Few things demarcate summer to me like a really good tomato. Ideally seven or eight, in a paper bag, nestled at the top of my rucksack gently so they won’t get squished and leak sumptuous but ultimately annoying juices through the paper and all over my laptop. That’s how ripe I’d like them to be – so ripe that leakage concerns me.


Ideally, too, in more colours than I thought possible. That peculiar shade of mottled reddish brown, that is vividly more than the sum of its colour-chart parts. An orange-shade of crimson, simultaneously deep and neon. And then we get to the bright greens, those the shade of Apple Sourz bottles but much more nutritious, or the flecked yellows, or startling oranges.


God, that’s how I know it’s summer.


And when they’re like that, I don’t want to tamper with them. They’re not watery, just soft. Cooking them down would be a crime, the only defence that you wanted to intensify them with a long and slow cook, or to open them up with the gentlest of heat, slick them with olive oil and serve them alla checca. Personally, I think tomatoes this good should always be served at room temperature, and tend to improve when prepared and left out in the sunshine for an hour or two.


Honestly, when it’s hot and the tomatoes are like that – nothing makes me happier than chopping them roughly, sluicing a little olive oil on top and sprinkling flaked sea salt. I’d eat them like that with my fingers.


These aren’t so much recipes as a cobbled-together collection of nice things to serve on plates (or in bowls).
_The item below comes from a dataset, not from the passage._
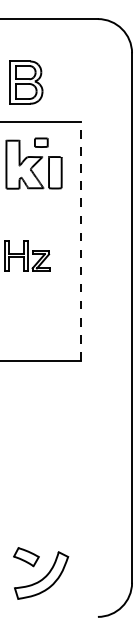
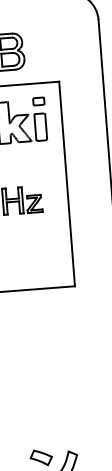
part: (41, 142) -> (38, 101), moved
line: (80, 241) -> (66, 184), dashed -> solid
So, from simplest to simple, I’ve set out three of my absolute favourite tomato salads for sunny days. Feel free to leave them in the sunshine before serving.
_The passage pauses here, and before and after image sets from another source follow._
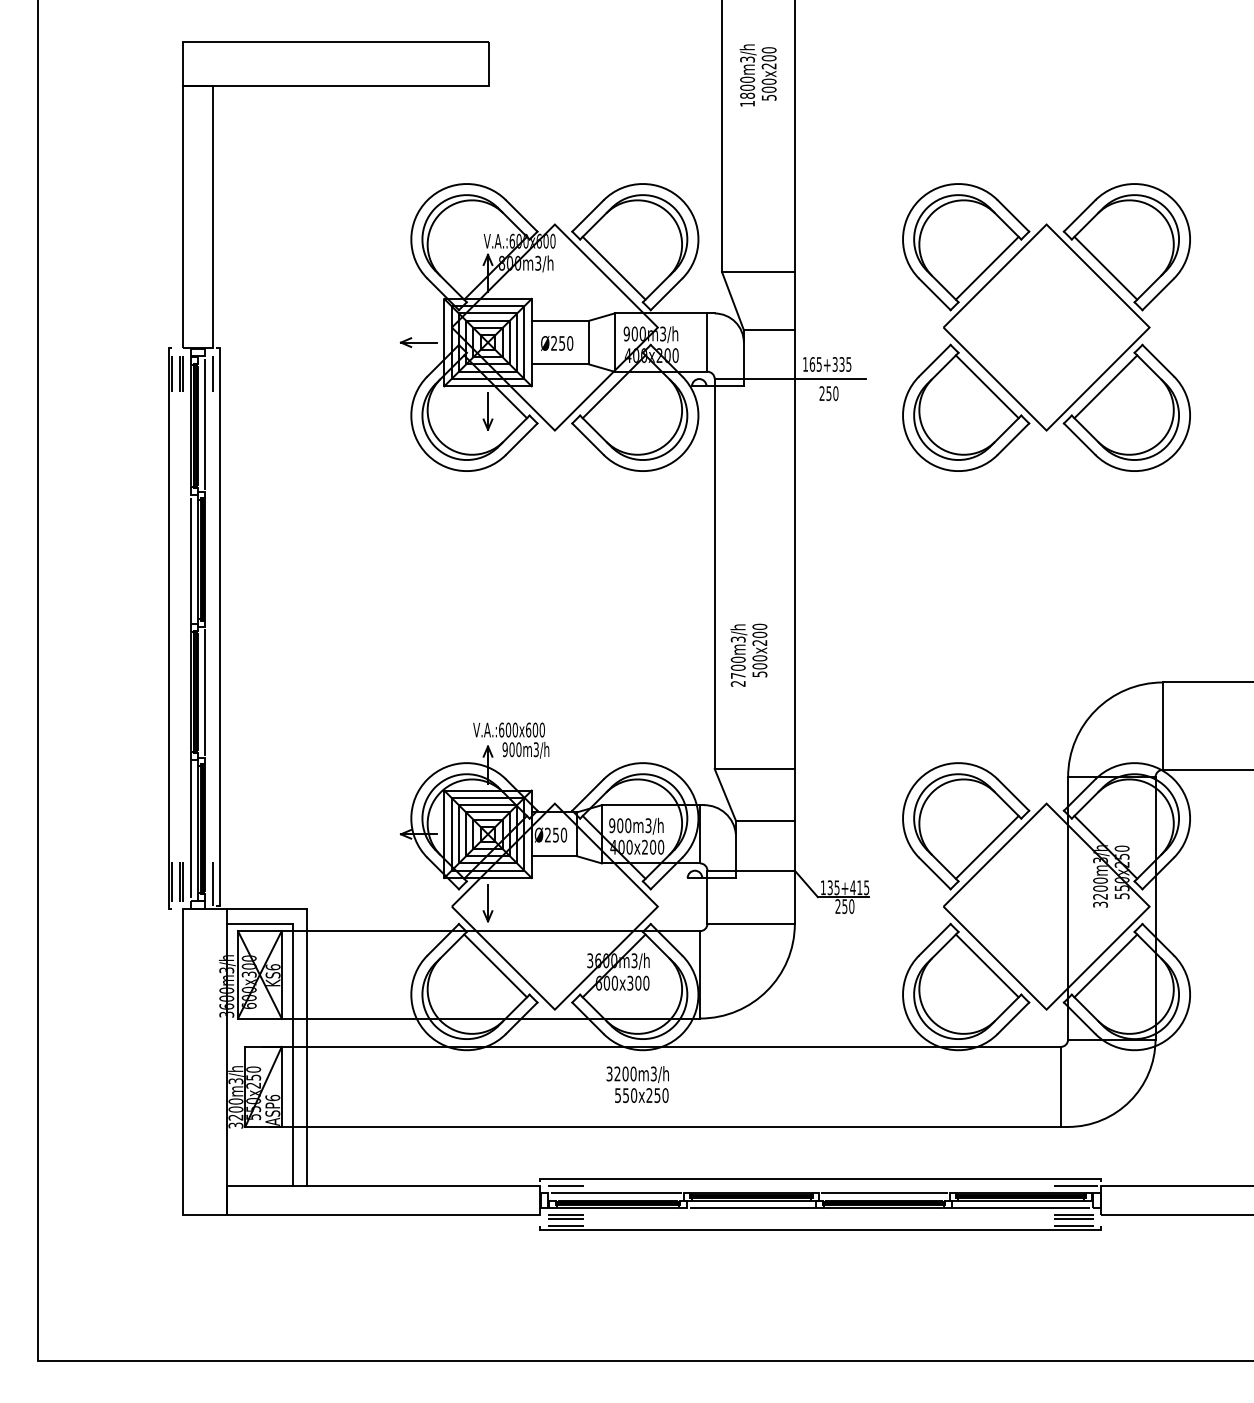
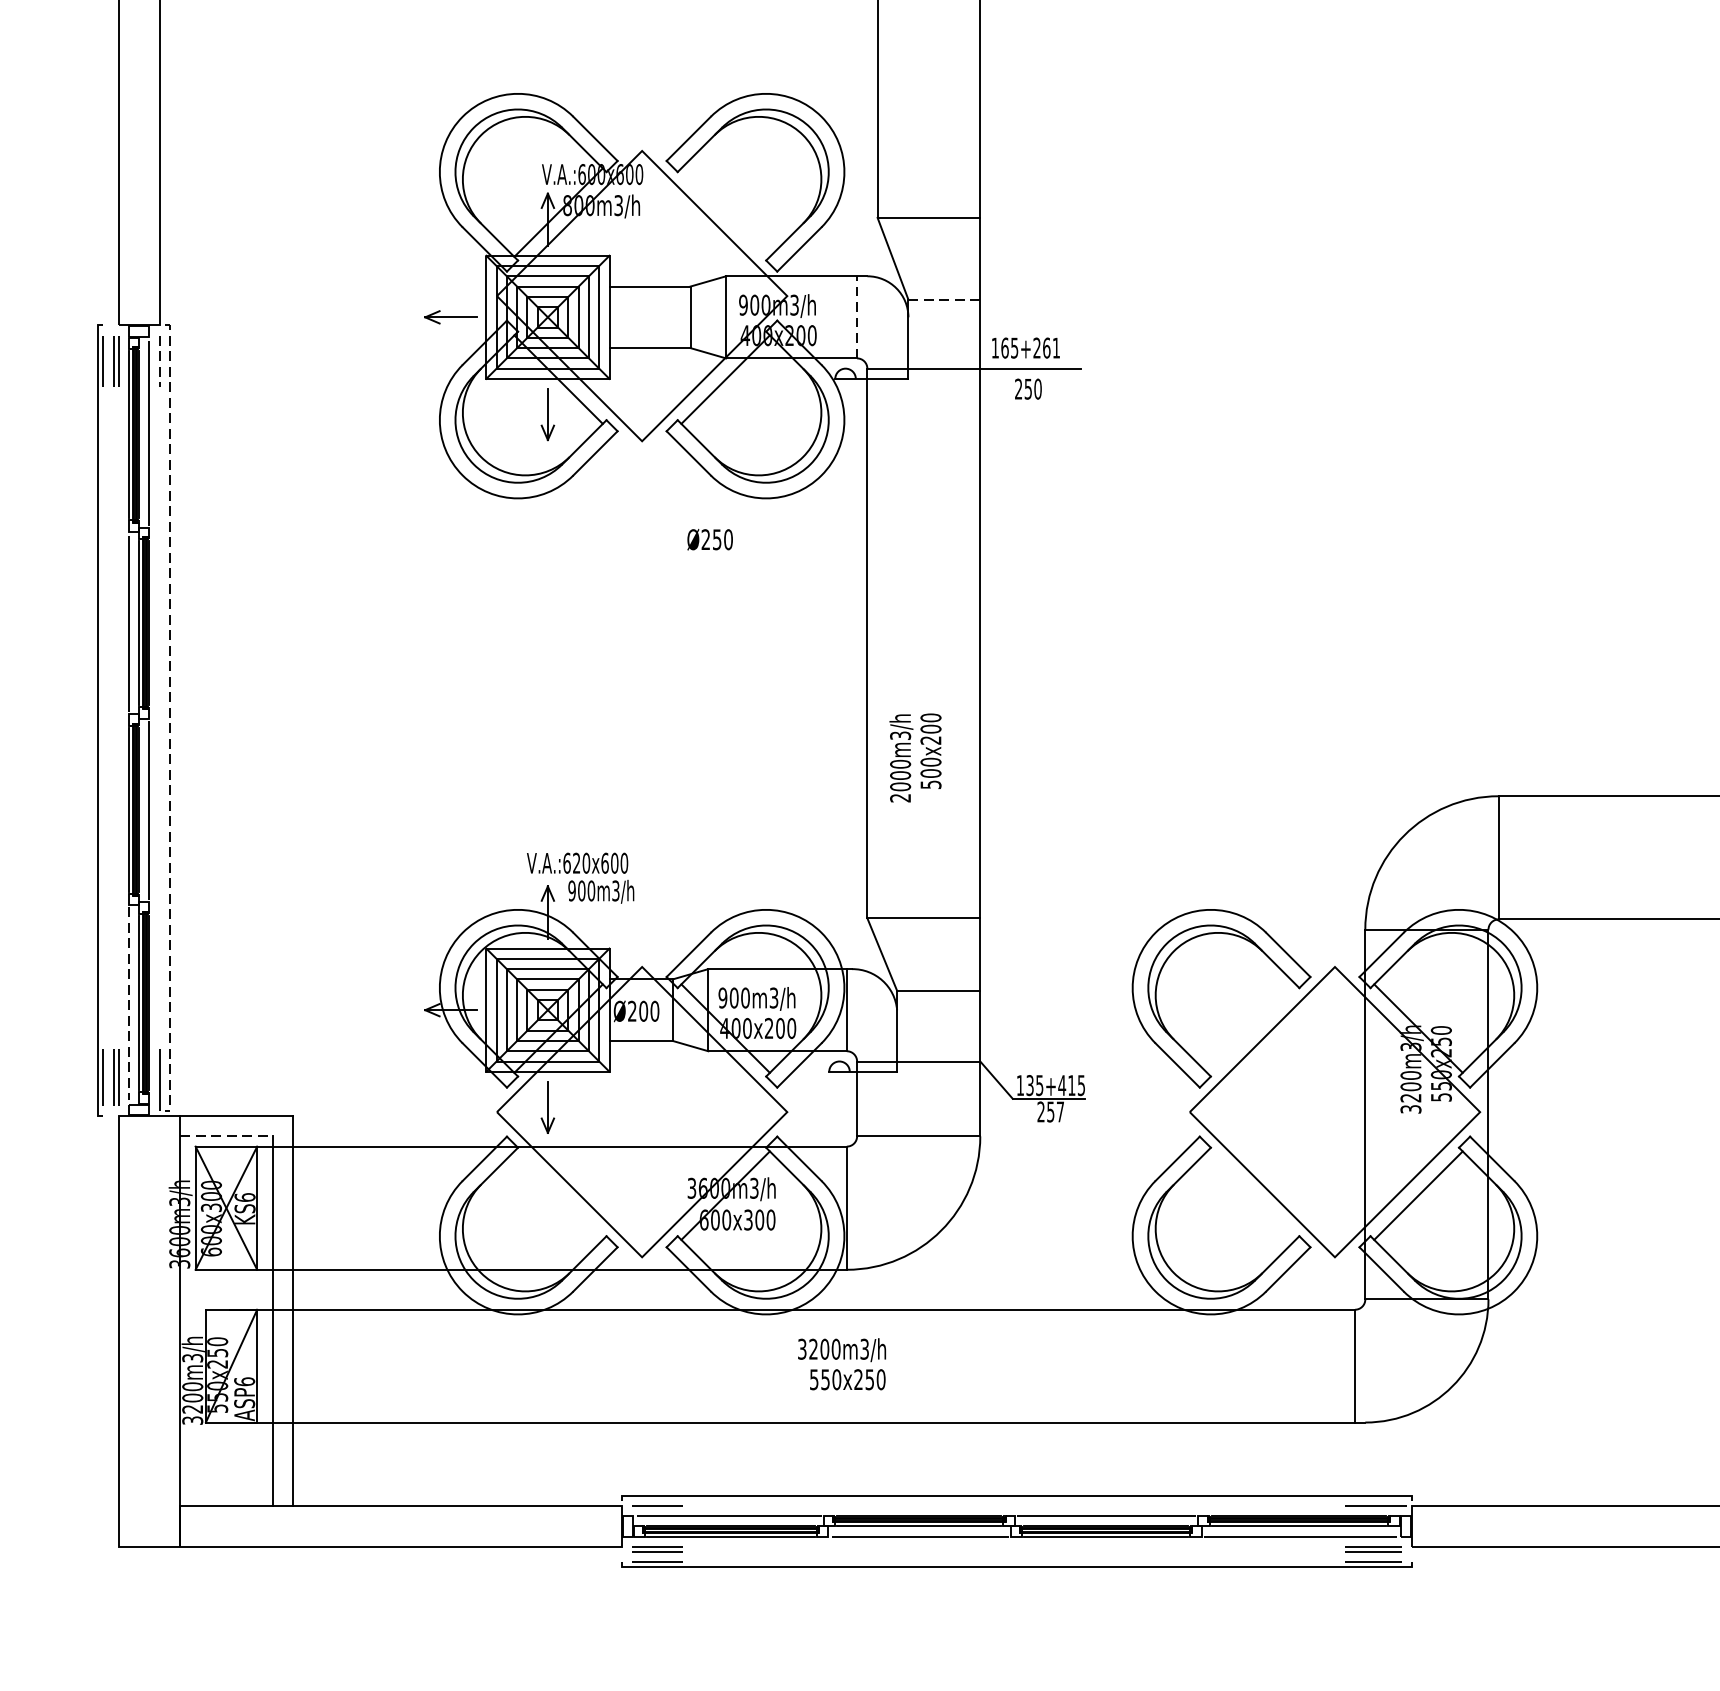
line: (613, 267) -> (724, 211), removed
part: (1046, 327) -> (1334, 296), removed
line: (769, 330) -> (944, 300), solid -> dashed
line: (707, 342) -> (857, 317), solid -> dashed
text: (557, 343) -> (710, 539), moved
text: (841, 364) -> (1045, 348), 165+335 -> 165+261
line: (212, 374) -> (159, 362), solid -> dashed
line: (219, 627) -> (169, 718), solid -> dashed
text: (737, 675) -> (899, 786), 2700m3/h -> 2000m3/h
text: (508, 729) -> (576, 862), V.A.:600x600 -> V.A.:620x600
line: (190, 830) -> (128, 1004), solid -> dashed
text: (555, 834) -> (642, 1010), Ø250 -> Ø200
line: (986, 847) -> (1250, 1028), removed
text: (851, 906) -> (1060, 1111), 250 -> 257
line: (259, 923) -> (225, 1135), solid -> dashed
line: (495, 965) -> (558, 1195), removed
line: (986, 965) -> (1250, 1195), removed
text: (637, 1084) -> (841, 1364), moved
If you can get fresh oregano, this is a dream. If not, basil or a very fresh parsley will do. Simply slice your tomatoes and lay them on a platter, drizzle some olive oil on them, grind a lot of black pepper and sea salt over them, scatter some chopped oregano leaves (or your herb of choice). If you like you can mix the olive oil with some red wine vinegar.


Fry some capers in a little olive oil until crispy and scatter on top.



Simple-ish: Panzanella


A classic. I can hand-on-heart say I have made this at least five times a summer since about 2014.


It’s a sneaky one, though, because I really don’t think it tastes right without a sunny day. The real flavour comes from everything melding together underneath the rays of the sun: the juices of the tomatoes mingling with the oil and vinegar, the basil gently wilting, all seeping into the slightly stale bread. You can try that on an autumn day, but it’s just not the same.




Only a tad more complicated, this is a moreish, mouth-puckering way to give those tomatoes the Venetian treatment. Skye McAlpine writes that she had vitello tonnato – cold, sliced veal served like this – on the night before her wedding, and where Skye leads, I’m keen. I believe Ed Smith of Rocket and Squash fame (another ex-lawyer, and a very nice bloke) also has a recipe for this in On the Side – but I don’t have a copy so can’t tell you how his goes.


Anyway, tomato tonnato sounds fishy: it is and it isn’t. It’s a whack of umami and a salty freshness, and it actually goes with most things.


Let me know, as ever, how you get on.